If you make the first mistake—approve a thalidomide—your name will be spread over the front page of every newspaper. You will be in deep disgrace. If you make the second mistake, who will know it?

Given the moral case here, it might come as a surprise that the effect of regulation on technological innovation has not generally been well studied. Philippe Aghion et al. recently published a paper saying as much in their introduction. Still, although we lack a large literature to show the role regulation plays to delay technological development, it almost certainly does.

Regulation is arguably the main thing standing in the way of lots of futuristic technologies: human cloning, human genetic engineering, and climate engineering come to mind, just to name a few.

One might think that the AI industry is immune to such regulation, or nearly so. After all, the tech industry has historically experienced a lot of growth without much government interference. What reason is there for this to stop?

I offer two replies. The first reason is that governments of the world are already on the cusp of a concerted effort to regulate technology companies. A New York Times article from April 20th explains,

China fined the internet giant Alibaba a record $2.8 billion this month for anticompetitive practices, ordered an overhaul of its sister financial company and warned other technology firms to obey Beijing’s rules.

Now the European Commission plans to unveil far-reaching regulations to limit technologies powered by artificial intelligence.

And in the United States, President Biden has stacked his administration with trustbusters who have taken aim at Amazon, Facebook and Google.

Around the world, governments are moving simultaneously to limit the power of tech companies with an urgency and breadth that no single industry had experienced before. Their motivation varies. In the United States and Europe, it is concern that tech companies are stifling competition, spreading misinformation and eroding privacy; in Russia and elsewhere, it is to silence protest movements and tighten political control; in China, it is some of both.

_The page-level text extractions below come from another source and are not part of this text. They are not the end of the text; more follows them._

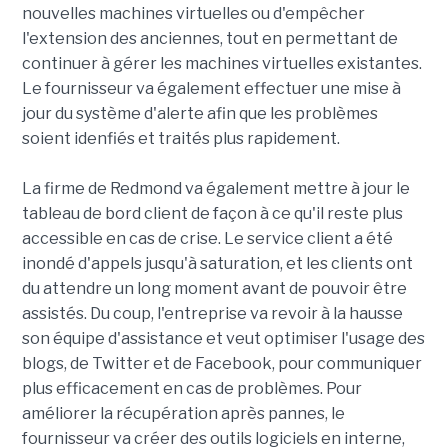
nouvelles machines virtuelles ou d'empêcher
l'extension des anciennes, tout en permettant de
continuer à gérer les machines virtuelles existantes.
Le fournisseur va également effectuer une mise à
jour du système d'alerte afin que les problèmes
soient idenfiés et traités plus rapidement.
La firme de Redmond va également mettre à jour le
tableau de bord client de façon à ce qu'il reste plus
accessible en cas de crise. Le service client a été
inondé d'appels jusqu'à saturation, et les clients ont
du attendre un long moment avant de pouvoir être
assistés. Du coup, l'entreprise va revoir à la hausse
son équipe d'assistance et veut optimiser l'usage des
blogs, de Twitter et de Facebook, pour communiquer
plus efficacement en cas de problèmes. Pour
améliorer la récupération après pannes, le
fournisseur va créer des outils logiciels en interne,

The second reason is that, as AI becomes more capable, we’ll likely increasingly see calls for it to be regulated. I should point out that I’m not restricting my analysis to government regulation; the very fact that the AI safety community exists, and that OpenAI and Deepmind hired people to work on safety, provides evidence that such calls for more caution will occur.

The slightest sign of danger was enough to stall nuclear energy development. I don’t see much reason to expect any different for AI.

Furthermore, many others and I, have previously pointed out that in a continuous AI takeoff scenario, low-magnitude AI failures will happen before large-magnitude failures. It seems plausible to me that at some point, a significant AI failure will happen that triggers a national or even international panic, despite not posing any sort of imminent existential risk. In other words, I pretty much expect a Chernobyl disaster of AI—or at least, I expect a series of such disasters to happen that will have more or less the same effect.


Combining all three of these effects, it’s a bit difficult to see how we will get transformative AI developments in the next 50 years. Even accepting some of the more optimistic assumptions in e.g. Ajeya Cotra’s Draft report on AI timelines, it still seems to me that these effects will add a few decades to our timelines before things get really interesting. So at present, my optimistic timelines look more like 25 or 30 years, rather than 10 or 15. But of course, smart people disagree with me here, there’s a ton of uncertainty, so I’m happy to find where I made mistakes.